> Consigne:
Relevez tous les auteurs cités dans le texte sur la descendance idéale, en indiquant pour chacun l'année de publication qui l'accompagne.

═════ Extrait choisi ═════

Enfin, le phénomène de rationalisation est un autre problème qui entache la mesure de la descendance idéale. En déclarant le nombre idéal d'enfants qu'ils souhaitent, les individus tiennent probablement compte du nombre d'enfants vivants qu'ils possèdent déjà. Il n'est pas évident qu'une femme fasse complètement abstraction du nombre d'enfants qu'elle a, comme le suggère la question, et qu'elle déclare de manière impartiale le nombre d'enfants qu'elle aurait souhaité indépendamment de sa descendance actuelle. Pour certaines femmes, déclarer un nombre idéal d'enfants inférieur à sa descendance actuelle reviendrait à renier une partie de sa progéniture. Ainsi, les individus

déclareraient consciemment une descendance idéale supérieure au nombre d'enfants qu'ils ont au moment de l'enquête: c'est de la rationalisation ex-post.

Ce phénomène s'observe au Niger à travers les données des différentes EDS.

La descendance idéale augmente presque linéairement avec la parité. Ce constat est valable même pour les pays européens à propos desquels Girard et Roussel (1981) affirmaient qu'"il y a de manière très générale concordance de rang entre le niveau de la fécondité dans un pays et la dimension de la famille, estimée comme idéale dans ce même pays". Et l'idée selon laquelle cette corrélation entre la descendance idéale et la parité traduirait une réussite du projet fécond (Pritchett, 1994) ne semble pas défendable dans un pays à tradition nataliste et avec un faible niveau de contrôle des naissances (prévalence contraceptive) comme le Niger. Dans les analyses, existe-t-il des solutions aux problèmes de rationalisation et des non-réponses?

 Des pistes de solutions

Pritchett (1994) propose deux solutions possibles pour juguler le problème de rationalisation ex-post. D'une part, à partir de la notion de "fécondité voulue"

("wanted fertility") introduite par Bongaarts (1990), il estime un taux de fécondité voulue qui soit exempt de rationalisation, puisqu'il utilise le besoin d'enfants supplémentaires pour isoler les naissances ou des grossesses précédentes voulues des non voulues. D'autre part, il propose une solution économétrique alternative s'appuyant sur le recours à une variable instrumentale13. Il retient la proportion des femmes ayant 4 enfants vivants et qui ne veulent plus d'autres enfants, une variable supposée corrélée au niveau de fécondité dans un pays et exempte de la rationalisation ex-post. Cependant, ces techniques sont utilisées pour contrôler l'effet de la rationalisation dans des analyses agrégées, et ne sont donc pas directement applicables à des analyses centrées sur l'individu.

═════ Matériel fourni ═════

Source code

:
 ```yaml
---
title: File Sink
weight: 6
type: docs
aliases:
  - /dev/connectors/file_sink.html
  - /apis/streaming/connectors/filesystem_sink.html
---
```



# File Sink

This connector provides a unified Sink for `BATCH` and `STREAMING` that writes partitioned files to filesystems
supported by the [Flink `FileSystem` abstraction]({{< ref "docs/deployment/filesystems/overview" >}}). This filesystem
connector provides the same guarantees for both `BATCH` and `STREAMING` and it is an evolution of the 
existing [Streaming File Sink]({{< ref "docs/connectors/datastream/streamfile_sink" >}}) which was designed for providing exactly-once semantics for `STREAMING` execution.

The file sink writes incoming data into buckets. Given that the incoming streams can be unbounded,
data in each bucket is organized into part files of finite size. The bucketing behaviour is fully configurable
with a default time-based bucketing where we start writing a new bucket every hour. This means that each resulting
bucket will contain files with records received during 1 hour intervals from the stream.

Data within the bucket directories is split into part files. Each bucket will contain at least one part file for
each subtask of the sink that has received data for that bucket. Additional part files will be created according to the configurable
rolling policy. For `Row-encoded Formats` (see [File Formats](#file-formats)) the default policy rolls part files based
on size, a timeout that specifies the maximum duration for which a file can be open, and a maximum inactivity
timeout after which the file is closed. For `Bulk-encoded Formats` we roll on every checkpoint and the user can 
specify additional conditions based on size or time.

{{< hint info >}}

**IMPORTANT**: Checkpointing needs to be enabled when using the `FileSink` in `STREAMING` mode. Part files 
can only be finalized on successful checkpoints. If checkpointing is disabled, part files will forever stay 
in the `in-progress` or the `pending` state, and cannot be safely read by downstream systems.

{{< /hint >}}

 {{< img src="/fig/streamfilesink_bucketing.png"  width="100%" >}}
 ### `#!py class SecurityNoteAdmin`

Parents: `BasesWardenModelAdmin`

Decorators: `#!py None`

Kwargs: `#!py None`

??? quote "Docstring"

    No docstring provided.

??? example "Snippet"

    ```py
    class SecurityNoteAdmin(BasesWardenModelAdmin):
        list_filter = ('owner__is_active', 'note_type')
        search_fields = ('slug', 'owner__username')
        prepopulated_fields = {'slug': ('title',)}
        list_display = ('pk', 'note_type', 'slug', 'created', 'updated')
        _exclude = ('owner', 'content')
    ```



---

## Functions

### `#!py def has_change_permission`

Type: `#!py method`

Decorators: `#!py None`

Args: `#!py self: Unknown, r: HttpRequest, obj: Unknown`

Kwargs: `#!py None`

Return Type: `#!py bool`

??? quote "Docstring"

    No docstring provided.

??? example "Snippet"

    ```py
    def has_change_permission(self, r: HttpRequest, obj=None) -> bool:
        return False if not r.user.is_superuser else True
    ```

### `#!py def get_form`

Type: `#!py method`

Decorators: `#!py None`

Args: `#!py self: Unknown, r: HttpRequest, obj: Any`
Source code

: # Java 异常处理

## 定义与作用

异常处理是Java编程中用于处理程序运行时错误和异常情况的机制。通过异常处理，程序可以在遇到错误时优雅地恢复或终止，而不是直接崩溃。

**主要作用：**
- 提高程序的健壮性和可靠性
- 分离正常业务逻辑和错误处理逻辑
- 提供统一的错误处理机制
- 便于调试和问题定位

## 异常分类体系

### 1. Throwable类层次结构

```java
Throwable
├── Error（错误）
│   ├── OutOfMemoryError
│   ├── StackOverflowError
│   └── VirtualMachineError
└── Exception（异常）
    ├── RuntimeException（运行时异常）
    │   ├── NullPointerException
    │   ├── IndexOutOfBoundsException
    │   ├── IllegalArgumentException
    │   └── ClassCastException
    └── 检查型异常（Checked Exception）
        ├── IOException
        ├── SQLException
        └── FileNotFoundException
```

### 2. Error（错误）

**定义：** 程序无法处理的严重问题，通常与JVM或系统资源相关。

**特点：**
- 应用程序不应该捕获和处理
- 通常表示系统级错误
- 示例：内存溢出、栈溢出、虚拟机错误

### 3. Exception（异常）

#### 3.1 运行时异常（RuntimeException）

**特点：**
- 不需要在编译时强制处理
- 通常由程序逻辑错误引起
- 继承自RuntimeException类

═════

> Corrigé:
- Girard (1981)
- Roussel (1981)
- Pritchett (1994)
- Bongaarts (1990)